Full disclosure that I know the author.

Buttons840 · 7 years ago
I agree that is worthy of a "woah".

Thinking about it more, I wonder how useful that type of autocompletion is for those who can type fast. I wonder how much time it takes my brain to context switch away from "code authoring and typing mode" to recognize the " = len(bar)" in the autocomplete options list. It seems like it would be faster to just type out the " = len(bar)" for those who type a solid 60+ words a minute?

carlmr · 7 years ago
I'm trying it out now. If it works well $30 is nothing for this magic. Especially in VSCode, my favorite editor. I have a problem with many languages not having the support I need. And I also don't have the best memory, so autocompletion makes me much faster and costs me less frustration with Googling.
modernerd · 7 years ago
“If TabNine does not work as soon as you install it, this is a bug and you should file an issue.”

Just wonderful. All dev tools should be like this.

I got great results for a PHP/JS project straight away — an instant upgrade for me just to support continued development.

nojvek · 7 years ago
Played with free for a bit, 200KB is quite a bit low, didn't get any completions. Purchased the premium licence. Gotta say stripe integration is very smooth.

Overall after a couple of hours of playing with this. My mind is quite blown away. This is absolutely amazing.

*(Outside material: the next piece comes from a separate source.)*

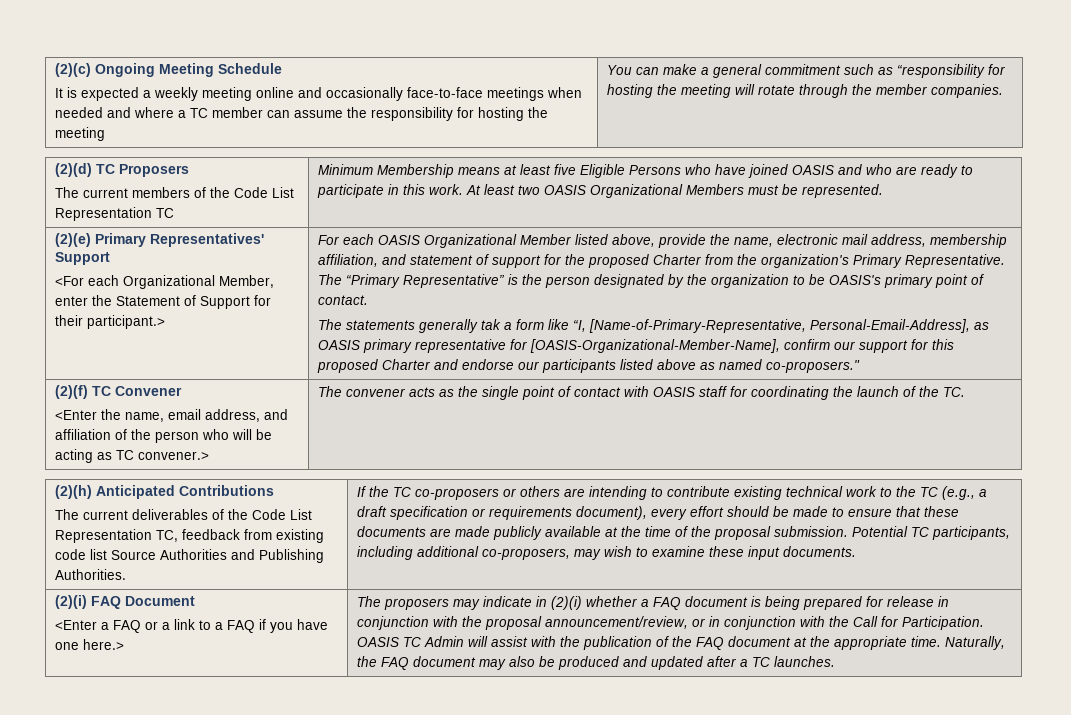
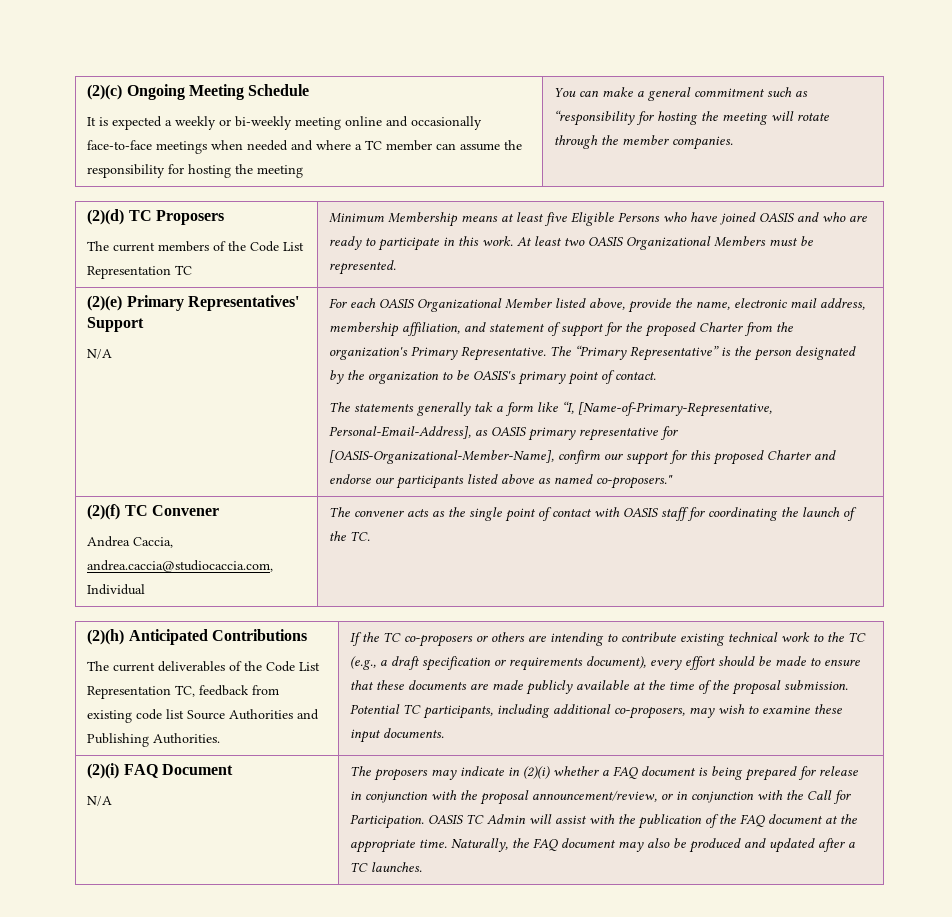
(199, 94) none -> [219,116,293,130] or bi-weekly
[55,275,275,289] [55,295,272,309] [55,315,166,329] <For each Organizational Member, enter the Statement of Support for their participant.> -> [87,349,113,359] N/A
[55,409,289,422] [55,429,273,443] [55,449,210,463] <Enter the name, email address, and affiliation of the person who will be acting as TC convener.> -> [87,536,174,548] [87,560,274,572] [87,584,146,595] Andrea Caccia, andrea.caccia@studiocaccia.com, Individual
[55,619,329,633] [55,639,125,650] <Enter a FAQ or a link to a FAQ if you have one here.> -> [87,796,113,806] N/A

Hopefully Microsoft or someone acquires this technology for a fat sum and open sources it.

I've thought about code completion smarts for a long time. You actually executed and delivered a product. Kudos! Take my money!

tom_mellior · 7 years ago
I don't get the jump from "didn't get any completions" to buying the premium license. Can you explain?
Insanity · 7 years ago
I suppose because it's worth trying and the price is not unreasonably high. But the 15MB indexed limit to me seems strange on premium, as others have mentioned.
Buttons840 · 7 years ago
Did you see much improvement in the suggestions after purchasing and using the larger index?
nojvek · 7 years ago
I was using it on a large project so 15 MB got me no completions on the files I cared.

$30 is a pretty cheap price for a pattern based completion engine.

It’s the first time I’ve seen it work well. It was completing fairly long statements and I was pleasantly surprised how close the first few results were to what I wanted.

The whole configurationless, all language completion using pattern analysis and fast index lookups in a very easy to install delivery is great execution.

This are the kinds of little small things that make me think “why didn’t I do this?”

I wish the author gave, 30 day free premium trial. A lot people would be willing to spend on the license IMHO.

mpartel · 7 years ago
I'm trying this with VSCode and C#. It's quite neat, though no doubt it'd be even better with a dynamic language.

My main issue is when I type a '.', the C# extension gives me an accurate list of members, but TabNine intersperses its own guesses, which are often wrong.

Possible fixes or mitigations (VSCode API permitting):

- After a '.', discard the TabNine completions whose prefix doesn't match one of the C# completions.

- After a '.', discard all one-word TabNine completions.

- Give all TabNine completions a different icon and maybe sort them all at the top or bottom.

sidcool · 7 years ago
>TabNine is 11,000 lines of Rust. In recognition of the fact that TabNine could not exist without the Rust ecosystem, TabNine's paid features are always enabled when completing Rust code.

This makes me very happy as a new Rust learner.